__Exercise objective__. Using the email exchange about Oxygen's XML validation messages, list every string that David Birnbaum says he tried as the content of the stuff element.
[Supplied passage Boundary: Start]
Hi David,

Oxygen uses the Jing parser to validate XML documents with RNG/RNC schemas so we present the messages as they are given by the parser.

I added an issue on the parser's GitHub issues list:

https://github.com/relaxng/jing-trang/issues/268

If you want you can provide more details on it, for example if you have an idea about how the error message should be rephrased.

Regards,

Radu

Radu Coravu
Oxygen XML Editor

On 9/18/22 19:38, David Birnbaum wrote:
Dear oxygen-user@oxygenxml.com,

I have a question about the error messages <oXygen/> reports when validating a Relax NG rule that types an item as xsd:integer. My test XML is:

    <?xml version="1.0" encoding="UTF-8"?>
    <?xml-model href="n.rnc" type="application/relax-ng-compact-syntax"?>
    <stuff>1</stuff>


and my test Relax NG is:

    start = stuff
    stuff = element stuff { xsd:integer {minInclusive = "1"
    maxInclusive = "1"} }


As I expected, both "1" and "01" pass validation. Initially I (erroneously) expected "1.0" to pass because I thought validation cared only about the value space, and not the lexical space, and it didn't because I had misunderstood how integer was defined. Section 3.3.13 integer of https://www.w3.org/TR/xmlschema-2/ plainly says "disallowing the trailing decimal point", a limitation of the lexical space that automatically disallows the trailing zero.

I am, though, puzzled by the error message that <oXygen/> displays for "1.0", which reads:

    character content of element "stuff" invalid; must be a decimal
    number without any significant digits after the decimal point


I think that the wording of the error message suggests that "1." should pass, since the message seems to implies that the decimal point is fine, and the mistake was putting a zero after it. Yet validating "1." raises:

    character content of element "stuff" invalid; must be an integer


This is consistent with the spec, as cited above, but also, I think, misleading because the *value* of "1.0" is an integer, and the prohibited trailing decimal point is about the lexical representation of the value. The error message doesn't distinguish value space from lexical space, although it could.
[Supplied passage Boundary: End]
[Stored data Boundary: Start]
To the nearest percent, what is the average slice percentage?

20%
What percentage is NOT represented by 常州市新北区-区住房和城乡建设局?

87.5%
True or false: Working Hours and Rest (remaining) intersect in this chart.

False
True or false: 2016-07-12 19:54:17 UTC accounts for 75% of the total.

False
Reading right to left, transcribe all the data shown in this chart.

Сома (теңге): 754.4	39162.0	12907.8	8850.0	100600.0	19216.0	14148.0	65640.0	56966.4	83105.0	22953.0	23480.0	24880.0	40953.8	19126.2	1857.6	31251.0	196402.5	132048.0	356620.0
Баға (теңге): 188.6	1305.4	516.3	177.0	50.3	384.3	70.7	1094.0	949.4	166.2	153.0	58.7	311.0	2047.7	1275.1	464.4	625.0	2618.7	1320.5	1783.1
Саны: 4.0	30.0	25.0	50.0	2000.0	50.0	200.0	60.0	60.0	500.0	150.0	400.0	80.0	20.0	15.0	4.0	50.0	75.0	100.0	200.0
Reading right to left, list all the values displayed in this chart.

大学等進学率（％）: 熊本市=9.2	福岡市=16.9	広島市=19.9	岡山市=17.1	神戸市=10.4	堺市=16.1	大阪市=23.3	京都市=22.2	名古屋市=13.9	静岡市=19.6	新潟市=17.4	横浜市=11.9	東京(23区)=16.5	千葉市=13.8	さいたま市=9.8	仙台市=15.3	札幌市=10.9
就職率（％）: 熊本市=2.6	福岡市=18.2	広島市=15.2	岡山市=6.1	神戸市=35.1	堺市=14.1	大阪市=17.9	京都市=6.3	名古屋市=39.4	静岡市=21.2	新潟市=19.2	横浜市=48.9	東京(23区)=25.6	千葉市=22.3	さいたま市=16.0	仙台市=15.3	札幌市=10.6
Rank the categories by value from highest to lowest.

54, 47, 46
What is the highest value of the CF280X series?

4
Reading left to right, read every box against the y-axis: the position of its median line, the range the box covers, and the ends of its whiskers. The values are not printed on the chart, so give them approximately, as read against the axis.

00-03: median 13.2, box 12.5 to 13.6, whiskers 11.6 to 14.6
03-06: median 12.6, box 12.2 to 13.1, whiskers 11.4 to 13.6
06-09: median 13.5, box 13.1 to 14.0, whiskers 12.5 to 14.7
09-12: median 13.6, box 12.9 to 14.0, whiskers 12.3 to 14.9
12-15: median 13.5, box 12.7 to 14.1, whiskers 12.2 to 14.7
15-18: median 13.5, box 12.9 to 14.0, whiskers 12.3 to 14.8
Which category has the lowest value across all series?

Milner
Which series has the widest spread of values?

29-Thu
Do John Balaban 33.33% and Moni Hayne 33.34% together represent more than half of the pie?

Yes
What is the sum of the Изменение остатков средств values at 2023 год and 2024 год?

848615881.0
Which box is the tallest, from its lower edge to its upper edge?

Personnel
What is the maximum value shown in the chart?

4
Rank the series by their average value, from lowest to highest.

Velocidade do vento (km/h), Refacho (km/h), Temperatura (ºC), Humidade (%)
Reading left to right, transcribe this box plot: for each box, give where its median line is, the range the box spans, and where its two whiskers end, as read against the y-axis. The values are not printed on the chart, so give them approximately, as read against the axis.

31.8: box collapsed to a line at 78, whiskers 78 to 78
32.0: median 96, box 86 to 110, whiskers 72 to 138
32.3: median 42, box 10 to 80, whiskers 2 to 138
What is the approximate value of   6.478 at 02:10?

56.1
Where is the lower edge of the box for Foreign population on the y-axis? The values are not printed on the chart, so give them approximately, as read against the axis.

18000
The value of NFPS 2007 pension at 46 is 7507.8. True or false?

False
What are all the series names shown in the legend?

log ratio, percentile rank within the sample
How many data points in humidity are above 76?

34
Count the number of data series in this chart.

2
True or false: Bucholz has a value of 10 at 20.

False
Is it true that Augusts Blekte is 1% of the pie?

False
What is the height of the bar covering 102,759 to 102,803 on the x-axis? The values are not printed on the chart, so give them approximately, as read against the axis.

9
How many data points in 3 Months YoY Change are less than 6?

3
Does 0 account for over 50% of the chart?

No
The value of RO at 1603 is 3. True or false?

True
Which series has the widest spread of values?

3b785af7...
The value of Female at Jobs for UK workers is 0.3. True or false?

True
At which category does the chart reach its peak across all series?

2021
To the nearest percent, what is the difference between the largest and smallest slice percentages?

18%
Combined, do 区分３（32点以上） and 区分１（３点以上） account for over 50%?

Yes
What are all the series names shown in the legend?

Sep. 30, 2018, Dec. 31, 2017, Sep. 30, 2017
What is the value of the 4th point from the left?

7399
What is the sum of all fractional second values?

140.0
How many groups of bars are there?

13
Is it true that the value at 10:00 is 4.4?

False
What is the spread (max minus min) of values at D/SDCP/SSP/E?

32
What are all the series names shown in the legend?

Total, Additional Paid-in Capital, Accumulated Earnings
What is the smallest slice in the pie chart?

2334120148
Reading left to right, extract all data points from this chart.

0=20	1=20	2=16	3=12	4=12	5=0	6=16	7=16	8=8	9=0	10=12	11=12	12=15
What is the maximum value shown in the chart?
[Stored data Boundary: End]
__Solution__. 1, 01, 1.0, 1.